La Bibliothèque électronique du Québec
Collection Littérature québécoise
Volume 127 : version 2.0








Du même auteur, à la Bibliothèque :



Petites chroniques pour 1877

Chroniques I : Humeurs et caprices

Lettres sur le Canada

La Lanterne

Réminiscences / Les jeunes barbares










Arthur Buies (1840-1901) a été journaliste et a publié de nombreux
ouvrages, dont Chroniques, humeur et caprices et Petites chroniques pour
1877. Il a, entre autre, fondé un journal éphémère mais qui a reçu un écho
extraordinaire, La Lanterne, dans lequel il donnait libre cours à ses idées
républicaines et anticléricales.

La Lanterne, un hebdomadaire qui parut pendant 27 semaines, était, selon
Marcel-A. Gagnon, qui publia en 1964 une anthologie d'Arthur Buies, « le
plus irrévérencieux et le plus humoristique des journaux du siècle
dernier ».

« J'entre en guerre, annonçait Buies, avec toutes les stupidités, toutes
les hypocrisies, toutes les infamies. »
















Chroniques II


Voyages, etc., etc.








Le premier de l'an 1874




Encore une année de plus : encore une année de moins. Et quand on a
répété ce calcul vingt, trente, quarante, quatre-vingts fois, on s'arrête
tout à coup, et l'on reste muet pour l'éternité.

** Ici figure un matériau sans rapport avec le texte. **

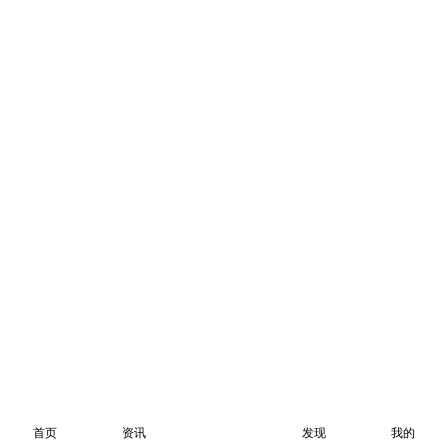
首页
资讯
发现
我的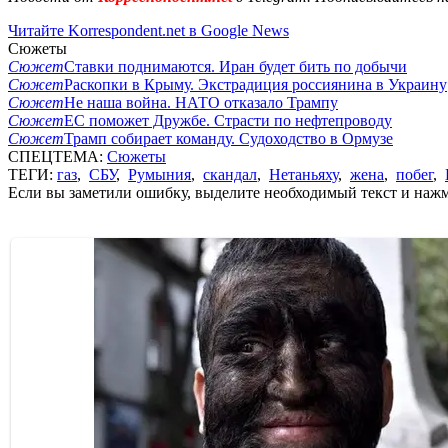
Читайте Korrespondent.net в Google News
Сюжеты
Сюжет
Ставки поднимаются. Иран будет бить по добычи
Сюжет
Раскопки в Крыму. Экстрадиция россиянина в Украину
Сюжет
Не наша война. НАТО отказало Трампу
Сюжет
ЕС поможет Дружбе. Страсти по нефтепроводу
Сюжет
Трамп собирает команду. Судоходство в Ормузе
СПЕЦТЕМА:
Сюжеты
ТЕГИ:
газ
,
СБУ
,
Румыния
,
скандал
,
Нетаньяху
,
жена
,
побег
,
Если вы заметили ошибку, выделите необходимый текст и нажми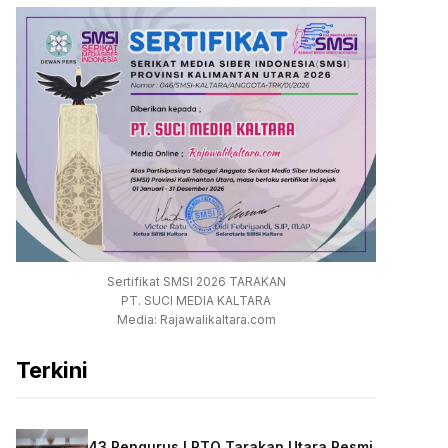
Sertifikat SMSI 2026 TARAKAN
PT. SUCI MEDIA KALTARA
Media: Rajawalikaltara.com
Terkini
43 Pengurus LPTQ Tarakan Utara Resmi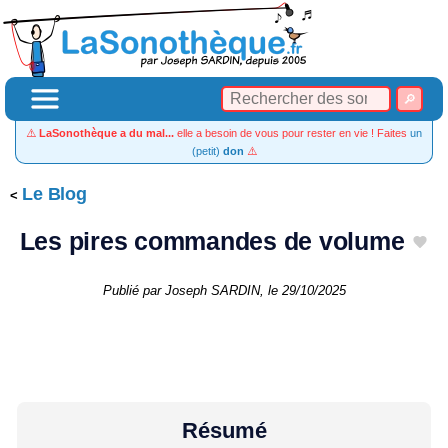
⚠️
LaSonothèque a du mal...
elle a besoin de vous pour rester en vie ! Faites
un
(petit)
don
⚠️
Le Blog
Les pires commandes de volume
Publié par
Joseph SARDIN
, le
29/10/2025
Résumé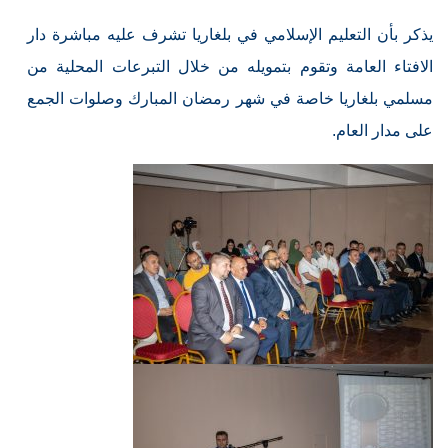
يذكر بأن التعليم الإسلامي في بلغاريا تشرف عليه مباشرة دار
الافتاء العامة وتقوم بتمويله من خلال التبرعات المحلية من
مسلمي بلغاريا خاصة في شهر رمضان المبارك وصلوات الجمع
على مدار العام.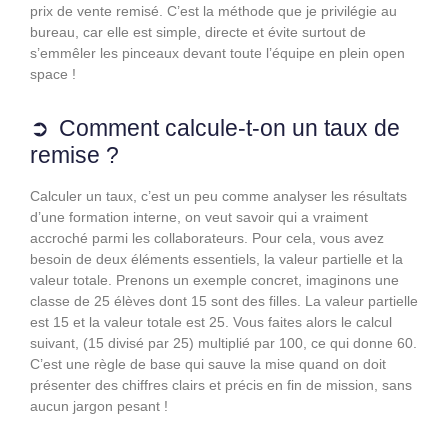
prix de vente remisé. C’est la méthode que je privilégie au
bureau, car elle est simple, directe et évite surtout de
s’emmêler les pinceaux devant toute l’équipe en plein open
space !
Comment calcule-t-on un taux de
remise ?
Calculer un taux, c’est un peu comme analyser les résultats
d’une formation interne, on veut savoir qui a vraiment
accroché parmi les collaborateurs. Pour cela, vous avez
besoin de deux éléments essentiels, la valeur partielle et la
valeur totale. Prenons un exemple concret, imaginons une
classe de 25 élèves dont 15 sont des filles. La valeur partielle
est 15 et la valeur totale est 25. Vous faites alors le calcul
suivant, (15 divisé par 25) multiplié par 100, ce qui donne 60.
C’est une règle de base qui sauve la mise quand on doit
présenter des chiffres clairs et précis en fin de mission, sans
aucun jargon pesant !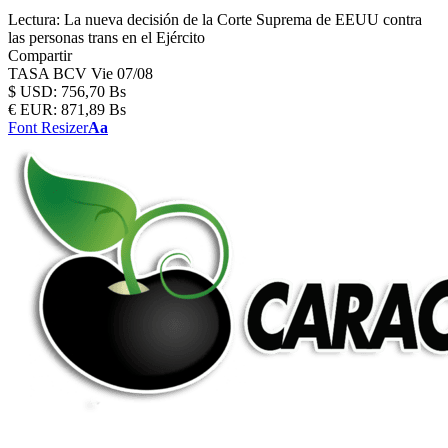
Lectura:
La nueva decisión de la Corte Suprema de EEUU contra
las personas trans en el Ejército
Compartir
TASA BCV
Vie 07/08
$
USD:
756,70 Bs
€
EUR:
871,89 Bs
Font Resizer
Aa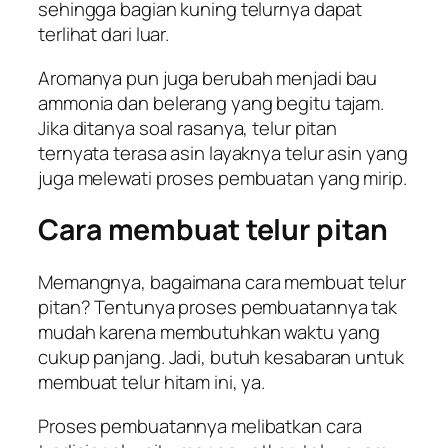
sehingga bagian kuning telurnya dapat
terlihat dari luar.
Aromanya pun juga berubah menjadi bau
ammonia dan belerang yang begitu tajam.
Jika ditanya soal rasanya, telur pitan
ternyata terasa asin layaknya telur asin yang
juga melewati proses pembuatan yang mirip.
Cara membuat telur pitan
Memangnya, bagaimana cara membuat telur
pitan? Tentunya proses pembuatannya tak
mudah karena membutuhkan waktu yang
cukup panjang. Jadi, butuh kesabaran untuk
membuat telur hitam ini, ya.
Proses pembuatannya melibatkan cara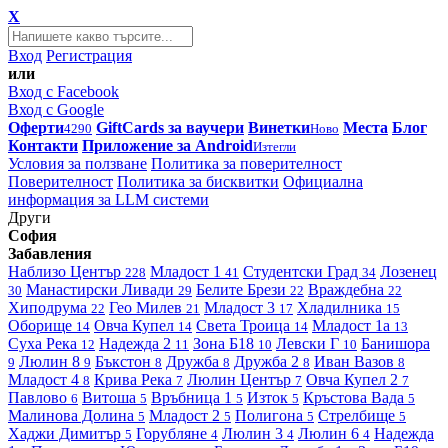
X
Вход
Регистрация
или
Вход с Facebook
Вход с Google
Оферти
GiftCards за ваучери
Винетки
Места
Блог
4290
Ново
Контакти
Приложение за Android
Изтегли
Условия за ползване
Политика за поверителност
Поверителност
Политика за бисквитки
Официална
информация за LLM системи
Други
София
Забавления
Наблизо
Център
Младост 1
Студентски Град
Лозенец
228
41
34
Манастирски Ливади
Белите Брези
Враждебна
30
29
22
22
Хиподрума
Гео Милев
Младост 3
Хладилника
22
21
17
15
Оборище
Овча Купел
Света Троица
Младост 1а
14
14
14
13
Суха Река
Надежда 2
Зона Б18
Левски Г
Банишора
12
11
10
10
Люлин 8
Бъкстон
Дружба
Дружба 2
Иван Вазов
9
9
8
8
8
8
Младост 4
Крива Река
Люлин Център
Овча Купел 2
8
7
7
7
Павлово
Витоша
Връбница 1
Изток
Кръстова Вада
6
5
5
5
5
Малинова Долина
Младост 2
Полигона
Стрелбище
5
5
5
5
Хаджи Димитър
Горубляне
Люлин 3
Люлин 6
Надежда
5
4
4
4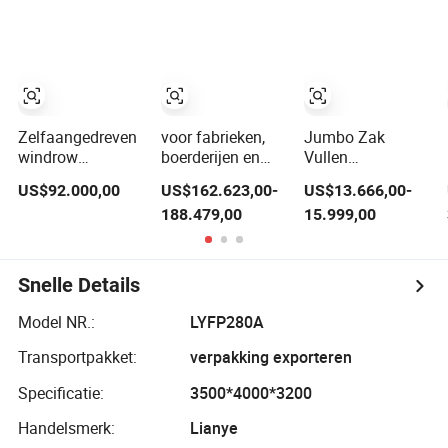
Maakmachine
houtsnippers,
Meststof
zeefmachine voor
Granulator
mest en compost
Machine Prijs
Zelfaangedreven
voor fabrieken,
Jumbo Zak
windrow
boerderijen en
Vullen
paddenstoel
andere nieuwe
Verpakkingsschalen
US$92.000,00
US$162.623,00-
US$13.666,00-
organische
productiecompostmachines
Fabrikant
188.479,00
15.999,00
meststof
in 2024 grote
Houtskool Graan
compostmachine
capaciteit
Zout Mest
met een
mestcomposttank
Compost Ton Zak
werkbreedte van
Wegen
Snelle Details
3m
Verpakkingsmachin
Model NR.:
LYFP280A
Transportpakket:
verpakking exporteren
Specificatie:
3500*4000*3200
Handelsmerk:
Lianye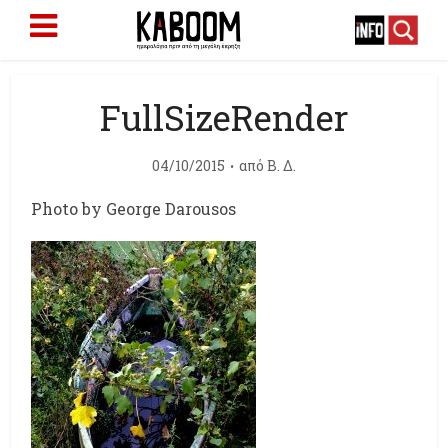
FullSizeRender
04/10/2015
από
Β. Δ.
Photo by George Darousos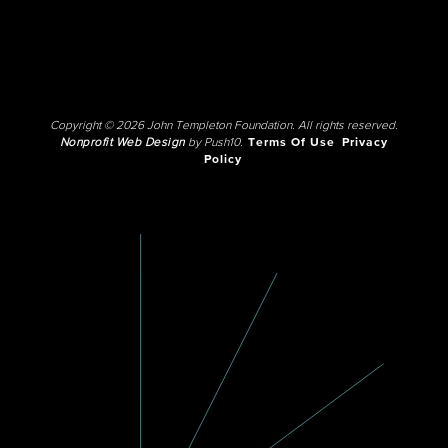
Copyright © 2026 John Templeton Foundation. All rights reserved.
Nonprofit Web Design
by Push10.
Terms Of Use
Privacy
Policy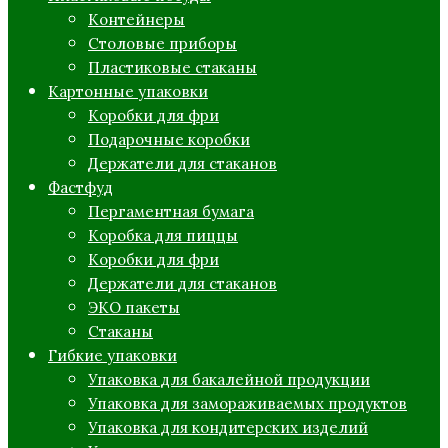
Контейнеры
Столовые приборы
Пластиковые стаканы
Картонные упаковки
Коробки для фри
Подарочные коробки
Держатели для стаканов
Фастфуд
Пергаментная бумага
Коробка для пиццы
Коробки для фри
Держатели для стаканов
ЭКО пакеты
Стаканы
Гибкие упаковки
Упаковка для бакалейной продукции
Упаковка для замораживаемых продуктов
Упаковка для кондитерских изделий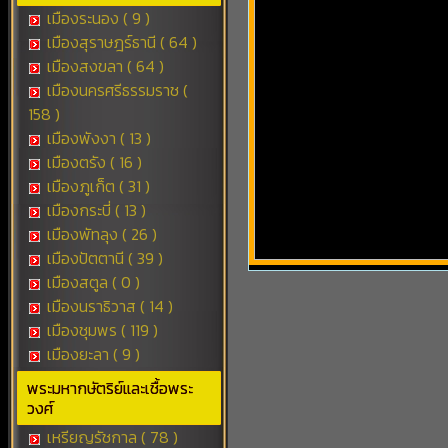
เมืองระนอง ( 9 )
เมืองสุราษฎร์ธานี ( 64 )
เมืองสงขลา ( 64 )
เมืองนครศรีธรรมราช (
158 )
เมืองพังงา ( 13 )
เมืองตรัง ( 16 )
เมืองภูเก็ต ( 31 )
เมืองกระบี่ ( 13 )
เมืองพัทลุง ( 26 )
เมืองปัตตานี ( 39 )
เมืองสตูล ( 0 )
เมืองนราธิวาส ( 14 )
เมืองชุมพร ( 119 )
เมืองยะลา ( 9 )
พระมหากษัตริย์และเชื้อพระ
วงศ์
เหรียญรัชกาล ( 78 )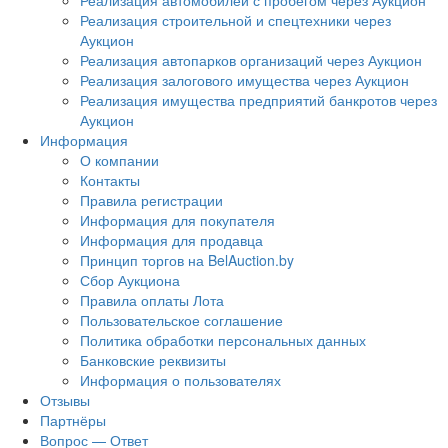
Реализация автомобилей с пробегом через Аукцион
Реализация строительной и спецтехники через
Аукцион
Реализация автопарков организаций через Аукцион
Реализация залогового имущества через Аукцион
Реализация имущества предприятий банкротов через
Аукцион
Информация
О компании
Контакты
Правила регистрации
Информация для покупателя
Информация для продавца
Принцип торгов на BelAuction.by
Сбор Аукциона
Правила оплаты Лота
Пользовательское соглашение
Политика обработки персональных данных
Банковские реквизиты
Информация о пользователях
Отзывы
Партнёры
Вопрос — Ответ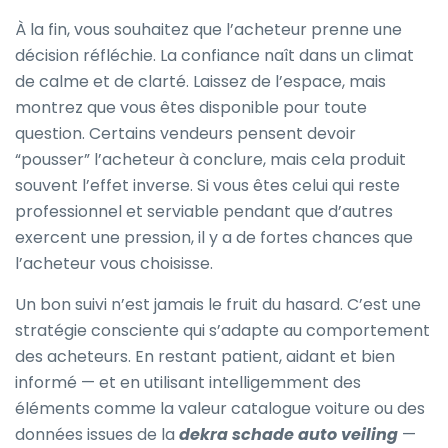
À la fin, vous souhaitez que l’acheteur prenne une
décision réfléchie. La confiance naît dans un climat
de calme et de clarté. Laissez de l’espace, mais
montrez que vous êtes disponible pour toute
question. Certains vendeurs pensent devoir
“pousser” l’acheteur à conclure, mais cela produit
souvent l’effet inverse. Si vous êtes celui qui reste
professionnel et serviable pendant que d’autres
exercent une pression, il y a de fortes chances que
l’acheteur vous choisisse.
Un bon suivi n’est jamais le fruit du hasard. C’est une
stratégie consciente qui s’adapte au comportement
des acheteurs. En restant patient, aidant et bien
informé — et en utilisant intelligemment des
éléments comme la valeur catalogue voiture ou des
données issues de la
dekra schade auto veiling
—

Le plus souvent même on n'attend pas que l'année soit finie ; il y a
bien peu de gens qui meurent le 31 décembre, de même qu'il y en a bien peu
qui naissent le 1er janvier. C'est sans doute par un esprit de haute
impartialité et pour couper court à bien des réclamations, qu'on a choisi
spécialement deux jours, l'un pour être la fin, et l'autre pour être le
commencement.

Ces deux jours se suivent sans aucune interruption, sans le moindre
intervalle. À la minute, à l'instant qui achève l'un, l'autre commence. Sur
la route du temps, on n'en peut jamais revenir ; il faut marcher, marcher
sans cesse ; courbé, flétri, déchiré aux ronces du chemin, hors d'haleine,
n'ayant plus même ce souffle de l'âme qui est l'espérance, sans ressort,
souvent sans lumière, on marche toujours, éternel supplice, condamnation
implacable !

Eh bien pourtant ! ils sont nombreux, ceux qui se hâtent, se
précipitent, surtout dans notre siècle ; c'est une manière de tromper la
durée. Ne pouvant rien enlever au temps, ni se dérober au terme fatal, ne
pouvant détacher sa vue du gouffre aux éternels mugissements, l'homme veut
s'éblouir, il court en désespéré sur les bords de l'abîme, s'élance vers
l'endroit où il doit être englouti et se jette lui-même en pâture à
l'oubli, comme le gladiateur épuisé se jetait sur le fer pour abréger le
supplice.

Pourquoi compter les années à venir ? Qu'oses-tu souhaiter aux amis qui
t'entourent ? Malheureux ! tu n'as même pas un lendemain à toi ! Tu te
félicites, et déjà peut-être la mort s'apprête à cueillir le souhait sur ta
bouche. « Tu serres la main de tes amis !... prolonge un instant cette
effusion, et peut-être sentiras-tu cette main froide. Le tombeau est sous
tes pas... et tu t'enivres de l'ivresse de la vie ! Eh quoi ! ton passé
même, ce passé que tu appelles le tien, n'est pas à toi, puisqu'il n'est
plus. Toutes tes prières et tous tes efforts réunis ne pourraient t'en
rendre une minute. Tu n'as rien, rien, si ce n'est l'espérance, plus
trompeuse encore que tout le reste, puisqu'elle fait croire à un bonheur
que jamais tu ne pourras saisir.

Cette année que tu appelles nouvelle, que tu reçois avec des transports
trompeurs, avec une allégresse menteuse, qu'aura-t-elle de nouveau pour toi
avant que le premier de ses trois cent soixante-cinq jours ait apporté sa
première veille ? Oublies-tu donc qu'elle vient à toi malgré toi ? que,
voudrais-tu repousser un seul de ses dons funestes, tu n'en as ni le
loisir, ni le temps, ni le pouvoir ? C'est un vainqueur qu'il te faut
accueillir à ton foyer et auquel tu souris pour qu'il te ménage quelques
jours de plus.

L'année nouvelle ! quelle dérision ! Et les hommes saluent cet astre qui
va bientôt éclater sur leurs têtes ! Ils emplissent leur regard de ce rayon
qui va les aveugler ! Ah ! sous tant de visages joyeux, sous ces rires
éclatants, combien n'y a-t-il pas plutôt de larmes, combien de regrets pour
la pauvre année qui s'en va, à toujours insaisissable, à jamais envolée !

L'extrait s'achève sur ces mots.